Le Conseil d’État a rendu un avis favorable sur la réforme du chômage proposée par le gouvernement, qui prévoit une limitation des allocations de chômage à deux ans maximum. Cette décision survient dans un contexte de forte opposition de la part de la FGTB, le syndicat socialiste, qui conteste la validité juridique de cette réforme.
Le Conseil d’État estime que les raisons avancées par le gouvernement, telles que la réduction des coûts et l’augmentation du taux d’emploi, justifient cette transformation du système. Cependant, la FGTB maintient que la réforme porte atteinte aux droits fondamentaux des travailleurs et pourrait être contraire à la Constitution.
La réforme du chômage : une limitation à deux ans jugée légitime
Le Conseil d’État a validé l’avant-projet de réforme du chômage en soulignant que la transformation d’un droit illimité en un droit limité à 24 mois entraînera une réduction importante du niveau de protection des allocataires, rapporte Sudinfo. Néanmoins, l’institution a estimé que les objectifs poursuivis par le gouvernement, à savoir l’augmentation de l’emploi et la réduction des dépenses publiques, étaient suffisamment légitimes pour justifier cette réforme.
Selon l’avis du Conseil d’État, l’introduction de cette limitation dans le temps des allocations de chômage ne remet pas en cause les droits issus des cotisations sociales des travailleurs, car ceux-ci resteront proportionnels au risque assuré.

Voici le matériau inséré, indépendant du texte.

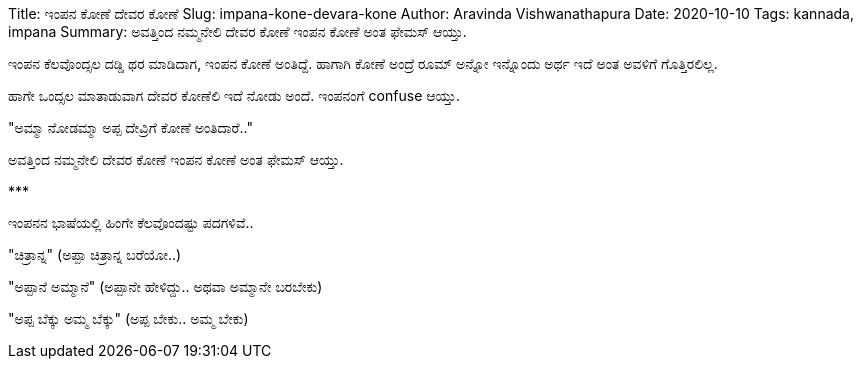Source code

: Title: ಇಂಪನ ಕೋಣೆ ದೇವರ ಕೋಣೆ
Slug: impana-kone-devara-kone
Author: Aravinda Vishwanathapura
Date: 2020-10-10
Tags: kannada, impana
Summary: ಅವತ್ತಿಂದ ನಮ್ಮನೇಲಿ ದೇವರ ಕೋಣೆ ಇಂಪನ ಕೋಣೆ ಅಂತ ಫೇಮಸ್ ಆಯ್ತು.

ಇಂಪನ ಕೆಲವೊಂದ್ಸಲ ದಡ್ಡಿ ಥರ ಮಾಡಿದಾಗ, ಇಂಪನ ಕೋಣೆ ಅಂತಿದ್ದೆ. ಹಾಗಾಗಿ ಕೋಣೆ ಅಂದ್ರೆ ರೂಮ್ ಅನ್ನೋ ಇನ್ನೊಂದು ಅರ್ಥ ಇದೆ ಅಂತ ಅವಳಿಗೆ ಗೊತ್ತಿರಲಿಲ್ಲ.

ಹಾಗೇ ಒಂದ್ಸಲ ಮಾತಾಡುವಾಗ ದೇವರ ಕೋಣೆಲಿ ಇದೆ ನೋಡು ಅಂದೆ. ಇಂಪನಂಗೆ confuse ಆಯ್ತು.

"ಅಮ್ಮಾ ನೋಡಮ್ಮಾ ಅಪ್ಪ ದೇವ್ರಿಗೆ ಕೋಣೆ ಅಂತಿದಾರೆ.."

ಅವತ್ತಿಂದ ನಮ್ಮನೇಲಿ ದೇವರ ಕೋಣೆ ಇಂಪನ ಕೋಣೆ ಅಂತ ಫೇಮಸ್ ಆಯ್ತು.

\***

ಇಂಪನನ ಭಾಷೆಯಲ್ಲಿ ಹಿಂಗೇ ಕೆಲವೊಂದಷ್ಟು ಪದಗಳಿವೆ..

"ಚಿತ್ರಾನ್ನ" (ಅಪ್ಪಾ ಚಿತ್ರಾನ್ನ ಬರೆಯೋ..)

"ಅಪ್ಪಾನೆ ಅಮ್ಮಾನೆ" (ಅಪ್ಪಾನೇ ಹೇಳಿದ್ದು.. ಅಥವಾ ಅಮ್ಮಾನೇ ಬರಬೇಕು)

"ಅಪ್ಪ ಬೆಕ್ಕು ಅಮ್ಮ ಬೆಕ್ಕು" (ಅಪ್ಪ ಬೇಕು.. ಅಮ್ಮ ಬೇಕು)
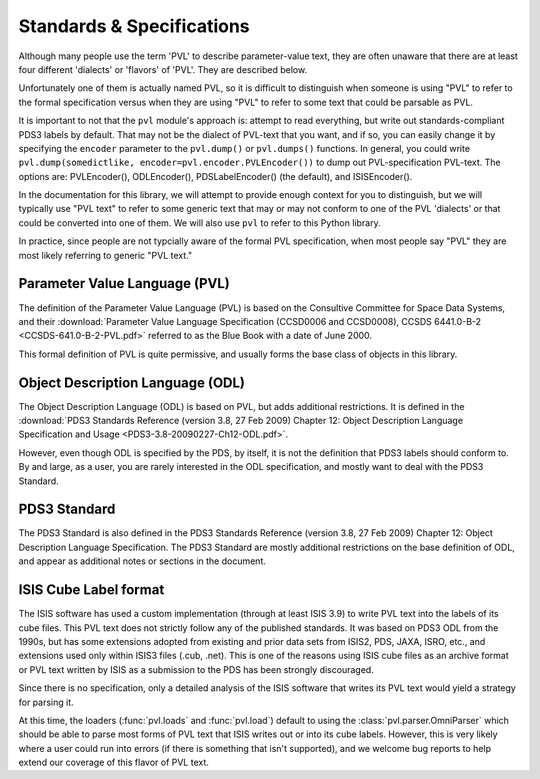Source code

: ==========================
Standards & Specifications
==========================

Although many people use the term 'PVL' to describe parameter-value
text, they are often unaware that there are at least four different
'dialects' or 'flavors' of 'PVL'.  They are described below.

Unfortunately one of them is actually named PVL, so it is difficult
to distinguish when someone is using "PVL" to refer to the formal
specification versus when they are using "PVL" to refer to some
text that could be parsable as PVL.

It is important to not that the ``pvl`` module's approach is: attempt
to read everything, but write out standards-compliant PDS3 labels by
default.  That may not be the dialect of PVL-text that you want,
and if so, you can easily change it by specifying the ``encoder``
parameter to the ``pvl.dump()`` or ``pvl.dumps()`` functions.  In
general, you could write ``pvl.dump(somedictlike,
encoder=pvl.encoder.PVLEncoder())`` to dump out PVL-specification
PVL-text.  The options are: PVLEncoder(), ODLEncoder(), PDSLabelEncoder()
(the default), and ISISEncoder().

In the documentation for this library, we will attempt to provide
enough context for you to distinguish, but we will typically use
"PVL text" to refer to some generic text that may or may not conform
to one of the PVL 'dialects' or that could be converted into one
of them.  We will also use ``pvl`` to refer to this Python library.

In practice, since people are not typcially aware of the formal PVL
specification, when most people say "PVL" they are most likely referring to
generic "PVL text."


------------------------------
Parameter Value Language (PVL)
------------------------------

The definition of the Parameter Value Language (PVL) is based on
the Consultive Committee for Space Data Systems, and their
:download:`Parameter Value Language Specification (CCSD0006 and
CCSD0008), CCSDS 6441.0-B-2 <CCSDS-641.0-B-2-PVL.pdf>` referred to
as the Blue Book with a date of June 2000.

This formal definition of PVL is quite permissive, and usually forms
the base class of objects in this library.


---------------------------------
Object Description Language (ODL)
---------------------------------

The Object Description Language (ODL) is based on PVL, but adds
additional restrictions.  It is defined in the :download:`PDS3 Standards
Reference (version 3.8, 27 Feb 2009) Chapter 12: Object Description
Language Specification and Usage <PDS3-3.8-20090227-Ch12-ODL.pdf>`.

However, even though ODL is specified by the PDS, by itself, it is
not the definition that PDS3 labels should conform to.  By and
large, as a user, you are rarely interested in the ODL specification,
and mostly want to deal with the PDS3 Standard.


-------------
PDS3 Standard
-------------

The PDS3 Standard is also defined in the PDS3 Standards Reference
(version 3.8, 27 Feb 2009) Chapter 12: Object Description Language
Specification.  The PDS3 Standard are mostly additional restrictions
on the base definition of ODL, and appear as additional notes or
sections in the document.


----------------------
ISIS Cube Label format
----------------------

The ISIS software has used a custom implementation (through at least
ISIS 3.9) to write PVL text into the labels of its cube files.  This
PVL text does not strictly follow any of the published standards.
It was based on PDS3 ODL from the 1990s, but has some extensions
adopted from existing and prior data sets from ISIS2, PDS, JAXA,
ISRO, etc., and extensions used only within ISIS3 files (.cub,
.net).  This is one of the reasons using ISIS cube files as an
archive format or PVL text written by ISIS as a submission to the 
PDS has been strongly discouraged.

Since there is no specification, only a detailed analysis of the ISIS
software that writes its PVL text would yield a strategy for parsing it.

At this time, the loaders (:func:`pvl.loads` and :func:`pvl.load`)
default to using the :class:`pvl.parser.OmniParser` which should
be able to parse most forms of PVL text that ISIS writes out or
into its cube labels. However, this is very likely where a user
could run into errors (if there is something that isn't supported),
and we welcome bug reports to help extend our coverage of this
flavor of PVL text.
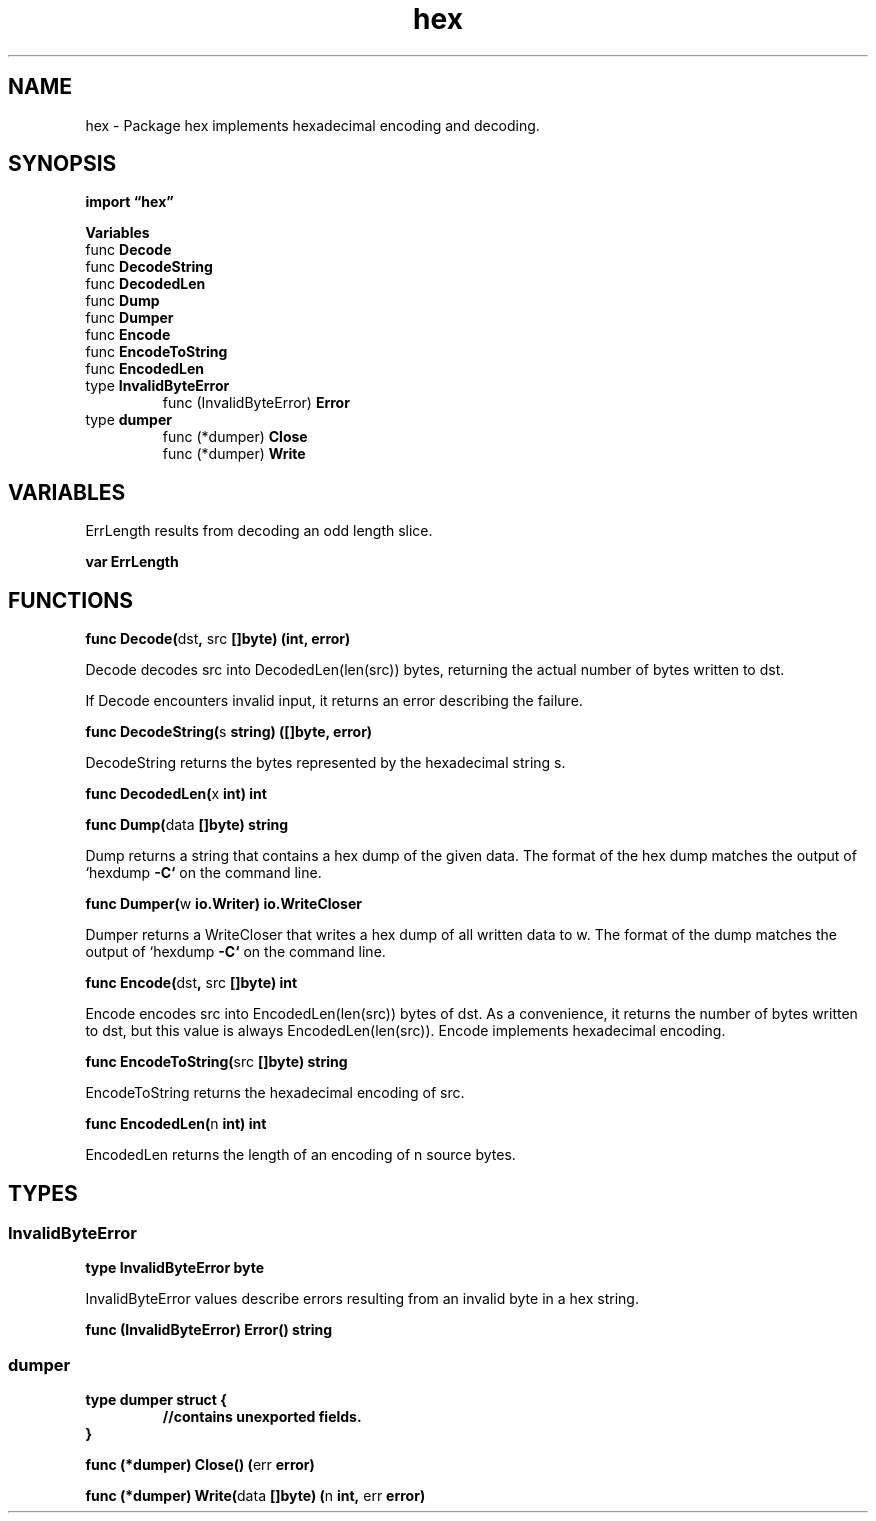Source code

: .\"    Automatically generated by mango(1)
.TH "hex" 3 "2014-11-26" "version 2014-11-26" "Go Packages"
.SH "NAME"
hex \- Package hex implements hexadecimal encoding and decoding.
.SH "SYNOPSIS"
.B import \*(lqhex\(rq
.sp
.B Variables
.sp 0
.RB "func " Decode
.sp 0
.RB "func " DecodeString
.sp 0
.RB "func " DecodedLen
.sp 0
.RB "func " Dump
.sp 0
.RB "func " Dumper
.sp 0
.RB "func " Encode
.sp 0
.RB "func " EncodeToString
.sp 0
.RB "func " EncodedLen
.sp 0
.RB "type " InvalidByteError
.sp 0
.RS
.RB "func (InvalidByteError) " Error
.sp 0
.RE
.RB "type " dumper
.sp 0
.RS
.RB "func (*dumper) " Close
.sp 0
.RB "func (*dumper) " Write
.sp 0
.RE
.SH "VARIABLES"
ErrLength results from decoding an odd length slice. 
.PP
.B var 
.B ErrLength 
.sp 0
.SH "FUNCTIONS"
.PP
.BR "func Decode(" "dst" ", " "src" " []byte) (int, error)"
.PP
Decode decodes src into DecodedLen(len(src)) bytes, returning the actual number of bytes written to dst. 
.PP
If Decode encounters invalid input, it returns an error describing the failure. 
.PP
.BR "func DecodeString(" "s" " string) ([]byte, error)"
.PP
DecodeString returns the bytes represented by the hexadecimal string s. 
.PP
.BR "func DecodedLen(" "x" " int) int"
.PP
.BR "func Dump(" "data" " []byte) string"
.PP
Dump returns a string that contains a hex dump of the given data. 
The format of the hex dump matches the output of `hexdump 
.B \-C`
on the command line. 
.PP
.BR "func Dumper(" "w" " io.Writer) io.WriteCloser"
.PP
Dumper returns a WriteCloser that writes a hex dump of all written data to w. 
The format of the dump matches the output of `hexdump 
.B \-C`
on the command line. 
.PP
.BR "func Encode(" "dst" ", " "src" " []byte) int"
.PP
Encode encodes src into EncodedLen(len(src)) bytes of dst. 
As a convenience, it returns the number of bytes written to dst, but this value is always EncodedLen(len(src)). 
Encode implements hexadecimal encoding. 
.PP
.BR "func EncodeToString(" "src" " []byte) string"
.PP
EncodeToString returns the hexadecimal encoding of src. 
.PP
.BR "func EncodedLen(" "n" " int) int"
.PP
EncodedLen returns the length of an encoding of n source bytes. 
.SH "TYPES"
.SS "InvalidByteError"
.B type InvalidByteError byte
.PP
InvalidByteError values describe errors resulting from an invalid byte in a hex string. 
.PP
.BR "func (InvalidByteError) Error() string"
.SS "dumper"
.B type dumper struct {
.RS
.sp 0
.B //contains unexported fields.
.RE
.B }
.PP
.PP
.BR "func (*dumper) Close() (" "err" " error)"
.PP
.BR "func (*dumper) Write(" "data" " []byte) (" "n" " int, " "err" " error)"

La réforme garantirait, selon le Conseil d’État, un « niveau de protection suffisant » pour les travailleurs privés d’emploi pendant une période de 12 à 24 mois.
Cette nouvelle politique s’inscrit dans une démarche visant à encourager la reprise rapide d’un emploi en limitant les aides publiques. En outre, le Conseil d’État juge que l’accès à d’autres formes de soutien social, comme le droit à l’intégration sociale ou les services du CPAS (Centre public d’action sociale), constituerait une garantie suffisante pour les personnes qui se retrouveraient sans allocations après deux ans de chômage.
Le ministre de l’Emploi, David Clarinval, a salué cette approbation du Conseil d’État, affirmant que la réforme allait dans le bon sens. Il a estimé que l’avis de l’institution renforce la légitimité du projet gouvernemental, qui vise à réformer le système d’assurance-chômage pour le rendre plus « équilibré et plus efficace ». La réforme, selon le gouvernement, vise également à adapter le système aux évolutions du marché du travail et à renforcer la responsabilité individuelle des demandeurs d’emploi.
Le recours de la FGTB : une contestation sur le fond et la forme
Malgré l’aval du Conseil d’État, la FGTB reste fermement opposée à cette réforme et considère qu’elle porte atteinte à des principes constitutionnels fondamentaux. Le syndicat estime que la réforme viole l’article 23 de la Constitution belge, qui garantit à toute personne le droit de mener une vie conforme à la dignité humaine, ce qui inclut le droit à la sécurité sociale. Selon la FGTB, la suppression partielle du droit aux allocations de chômage est incompatible avec ce droit fondamental, car elle priverait une partie de la population de ses moyens de subsistance après une période de chômage.
Le syndicat a également souligné que le Conseil d’État, dans son avis, avait exprimé de nombreuses interrogations et commentaires concernant le projet de réforme. Selon la FGTB, le fait que l’institution ait eu peu de temps pour rendre son avis remet en cause la rigueur et la profondeur de l’analyse juridique. En outre, le syndicat socialiste estime que la Cour constitutionnelle, et non le Conseil d’État, est compétente pour trancher sur la constitutionnalité de cette réforme. Il n’exclut donc pas de saisir la Cour constitutionnelle une fois que la réforme sera légalement adoptée.
En avril dernier, la FGTB avait déjà annoncé son intention de contester cette réforme devant la Cour constitutionnelle. Le syndicat prévoit de déposer un recours sur le fond lorsque la réforme sera officiellement entrée en vigueur. Cette contestation s’inscrit dans un contexte plus large de mécontentement des syndicats vis-à-vis des politiques gouvernementales en matière de sécurité sociale et de soutien aux chômeurs.